Opponents condemned the report.
"Cloning research is impossible to do without exploiting women. It should be banned immediately," said Daniel McConchie, a spokesman for the Chicago-based Center for Bioethics and Human Dignity.
"Cloning human beings is wrong. It is unethical to tinker with human life," said U.S. Rep. Joe Pitts, a Pennsylvania Republican who supports efforts to ban the technique.
Hwang's team created several clones using eggs and cumulus cells donated by Korean women who had independently approached them.
Cumulus cells are found in the ovaries and have been found to work especially well in cloning experiments.
The researchers removed the nuclei from the egg cells and replaced them with nuclei from the cumulus cells -- matching each woman's egg cell with her own cumulus cell. The nucleus contains 99 percent of a person's DNA.
Then they used a chemical trigger to start the eggs growing as if they had been fertilized by sperm.
HARD TO DO
Hwang stressed the difficulty of the experiment. Out of more than 200 tries, they got only 30 blastocysts -- the hollow balls of 100 to 200 cells that can be used as the source of stem cells.
When they tried to clone men using a piece of skin from the ear, they failed. They also failed when they tried to clone one woman using the hollowed-out egg of another woman.
Stem cells are found throughout the body and are a kind of master cell. Adult stem cells are difficult to find and to work with.
Kansas Republican Sen. Sam Brownback, who has led efforts to ban all human cloning, said using adult stem cells was the only acceptable route.

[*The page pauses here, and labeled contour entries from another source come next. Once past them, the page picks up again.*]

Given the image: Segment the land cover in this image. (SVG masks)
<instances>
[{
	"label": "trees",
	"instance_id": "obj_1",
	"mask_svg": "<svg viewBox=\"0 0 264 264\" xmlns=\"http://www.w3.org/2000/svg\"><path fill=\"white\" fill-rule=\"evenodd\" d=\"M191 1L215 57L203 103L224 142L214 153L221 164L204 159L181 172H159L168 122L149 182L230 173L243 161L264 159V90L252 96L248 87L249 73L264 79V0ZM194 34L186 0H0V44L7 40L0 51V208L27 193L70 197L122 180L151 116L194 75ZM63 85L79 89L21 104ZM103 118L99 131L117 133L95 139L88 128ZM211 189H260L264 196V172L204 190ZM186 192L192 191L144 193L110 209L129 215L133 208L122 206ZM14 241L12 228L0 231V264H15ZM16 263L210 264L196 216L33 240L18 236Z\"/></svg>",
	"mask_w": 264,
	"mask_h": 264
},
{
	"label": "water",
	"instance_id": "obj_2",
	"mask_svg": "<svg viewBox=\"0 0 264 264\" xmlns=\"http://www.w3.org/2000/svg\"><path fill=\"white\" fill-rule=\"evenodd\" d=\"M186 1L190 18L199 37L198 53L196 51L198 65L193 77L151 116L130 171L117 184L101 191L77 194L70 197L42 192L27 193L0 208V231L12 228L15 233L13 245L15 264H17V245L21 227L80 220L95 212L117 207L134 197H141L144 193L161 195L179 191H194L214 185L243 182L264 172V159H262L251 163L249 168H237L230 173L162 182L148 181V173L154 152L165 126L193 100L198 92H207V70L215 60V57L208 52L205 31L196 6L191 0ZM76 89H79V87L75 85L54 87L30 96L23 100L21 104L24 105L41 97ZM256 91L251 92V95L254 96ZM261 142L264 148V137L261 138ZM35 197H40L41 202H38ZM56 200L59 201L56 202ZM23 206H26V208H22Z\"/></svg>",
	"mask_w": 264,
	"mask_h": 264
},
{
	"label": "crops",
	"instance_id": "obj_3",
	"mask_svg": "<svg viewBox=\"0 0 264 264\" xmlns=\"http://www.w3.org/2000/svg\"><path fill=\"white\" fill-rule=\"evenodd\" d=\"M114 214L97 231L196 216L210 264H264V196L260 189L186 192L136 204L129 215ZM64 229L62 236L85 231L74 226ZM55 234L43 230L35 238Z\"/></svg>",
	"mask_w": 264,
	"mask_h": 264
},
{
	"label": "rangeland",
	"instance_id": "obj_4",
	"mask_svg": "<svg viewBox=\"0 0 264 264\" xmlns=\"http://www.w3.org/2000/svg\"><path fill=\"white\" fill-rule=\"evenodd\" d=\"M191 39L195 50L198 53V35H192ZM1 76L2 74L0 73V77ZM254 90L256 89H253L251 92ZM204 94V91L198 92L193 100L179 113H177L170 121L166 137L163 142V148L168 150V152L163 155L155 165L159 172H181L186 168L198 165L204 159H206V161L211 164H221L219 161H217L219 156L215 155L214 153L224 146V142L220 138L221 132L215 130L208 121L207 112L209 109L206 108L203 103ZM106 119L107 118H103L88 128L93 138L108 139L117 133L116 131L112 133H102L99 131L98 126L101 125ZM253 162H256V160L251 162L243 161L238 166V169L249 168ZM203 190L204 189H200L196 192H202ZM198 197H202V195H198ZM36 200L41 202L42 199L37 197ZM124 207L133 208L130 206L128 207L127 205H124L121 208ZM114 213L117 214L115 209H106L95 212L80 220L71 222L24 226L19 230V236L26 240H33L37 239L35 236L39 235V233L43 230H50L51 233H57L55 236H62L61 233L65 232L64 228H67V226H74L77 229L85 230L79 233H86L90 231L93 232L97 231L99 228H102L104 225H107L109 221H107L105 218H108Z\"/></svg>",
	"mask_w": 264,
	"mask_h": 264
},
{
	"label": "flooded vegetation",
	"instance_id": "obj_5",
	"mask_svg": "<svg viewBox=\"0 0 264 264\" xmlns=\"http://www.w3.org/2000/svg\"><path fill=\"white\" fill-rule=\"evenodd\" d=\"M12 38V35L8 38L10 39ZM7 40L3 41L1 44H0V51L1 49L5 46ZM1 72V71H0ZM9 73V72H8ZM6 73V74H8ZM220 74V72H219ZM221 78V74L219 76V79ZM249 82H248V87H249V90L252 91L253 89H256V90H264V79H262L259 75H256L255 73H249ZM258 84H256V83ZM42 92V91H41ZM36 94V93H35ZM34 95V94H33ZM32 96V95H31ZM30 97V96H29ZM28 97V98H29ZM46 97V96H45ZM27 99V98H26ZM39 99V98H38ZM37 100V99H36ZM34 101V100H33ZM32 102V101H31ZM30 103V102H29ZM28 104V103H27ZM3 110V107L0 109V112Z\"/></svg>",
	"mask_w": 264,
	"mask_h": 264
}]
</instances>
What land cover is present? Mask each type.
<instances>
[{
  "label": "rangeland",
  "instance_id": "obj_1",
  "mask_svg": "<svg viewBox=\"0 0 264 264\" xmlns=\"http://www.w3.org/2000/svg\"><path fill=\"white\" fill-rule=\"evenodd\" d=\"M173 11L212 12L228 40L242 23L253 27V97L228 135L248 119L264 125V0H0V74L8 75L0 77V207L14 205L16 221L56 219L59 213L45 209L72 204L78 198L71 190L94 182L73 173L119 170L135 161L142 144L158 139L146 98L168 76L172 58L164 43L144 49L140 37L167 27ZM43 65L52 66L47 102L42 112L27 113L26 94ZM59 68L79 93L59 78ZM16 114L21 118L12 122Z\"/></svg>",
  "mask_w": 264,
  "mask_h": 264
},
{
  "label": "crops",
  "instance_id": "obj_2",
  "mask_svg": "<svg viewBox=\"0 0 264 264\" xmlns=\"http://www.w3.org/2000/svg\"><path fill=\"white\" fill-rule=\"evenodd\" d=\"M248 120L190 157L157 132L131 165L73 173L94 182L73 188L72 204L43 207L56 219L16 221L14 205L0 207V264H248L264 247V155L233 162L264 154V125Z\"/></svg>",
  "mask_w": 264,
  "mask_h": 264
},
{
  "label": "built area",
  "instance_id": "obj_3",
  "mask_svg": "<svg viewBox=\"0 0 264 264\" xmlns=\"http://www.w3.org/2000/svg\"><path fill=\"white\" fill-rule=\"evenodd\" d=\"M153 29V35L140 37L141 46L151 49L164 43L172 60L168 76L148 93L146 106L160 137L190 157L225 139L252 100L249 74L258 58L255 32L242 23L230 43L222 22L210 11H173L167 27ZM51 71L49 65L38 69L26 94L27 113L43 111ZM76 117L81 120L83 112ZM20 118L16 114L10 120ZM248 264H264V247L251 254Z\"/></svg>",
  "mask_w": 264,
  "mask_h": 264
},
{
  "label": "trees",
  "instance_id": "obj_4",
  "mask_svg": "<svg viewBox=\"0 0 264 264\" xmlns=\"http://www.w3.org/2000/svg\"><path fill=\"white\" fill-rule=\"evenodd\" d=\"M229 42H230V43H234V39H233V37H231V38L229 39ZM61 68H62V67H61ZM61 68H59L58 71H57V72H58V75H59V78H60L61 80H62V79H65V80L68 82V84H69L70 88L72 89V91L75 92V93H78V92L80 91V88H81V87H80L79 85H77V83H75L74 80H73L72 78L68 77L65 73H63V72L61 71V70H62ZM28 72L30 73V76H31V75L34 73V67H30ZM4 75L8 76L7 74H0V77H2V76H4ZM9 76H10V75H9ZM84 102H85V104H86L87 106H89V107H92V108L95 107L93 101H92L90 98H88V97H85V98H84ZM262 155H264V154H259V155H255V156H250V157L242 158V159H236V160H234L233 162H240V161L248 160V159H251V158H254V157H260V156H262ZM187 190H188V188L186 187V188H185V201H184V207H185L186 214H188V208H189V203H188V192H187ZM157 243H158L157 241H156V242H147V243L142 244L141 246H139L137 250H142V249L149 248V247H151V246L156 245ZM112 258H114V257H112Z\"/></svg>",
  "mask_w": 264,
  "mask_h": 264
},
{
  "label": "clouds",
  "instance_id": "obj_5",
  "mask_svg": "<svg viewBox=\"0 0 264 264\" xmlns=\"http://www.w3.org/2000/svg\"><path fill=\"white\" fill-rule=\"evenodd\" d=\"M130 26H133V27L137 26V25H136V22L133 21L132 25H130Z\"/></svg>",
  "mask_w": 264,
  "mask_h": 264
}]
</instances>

"I continue to be encouraged by the advances being made in adult stem cell treatments," he said in a statement. "We should all support the true scientific progress that is currently being made in the non-controversial fields of adult and non-embryonic stem cell research."
Cloning expert Dr. Irving Weissman of Stanford University disputed that work with adult stem cells showed as much promise as embryonic stem cells and said both avenues of research need to be pursued.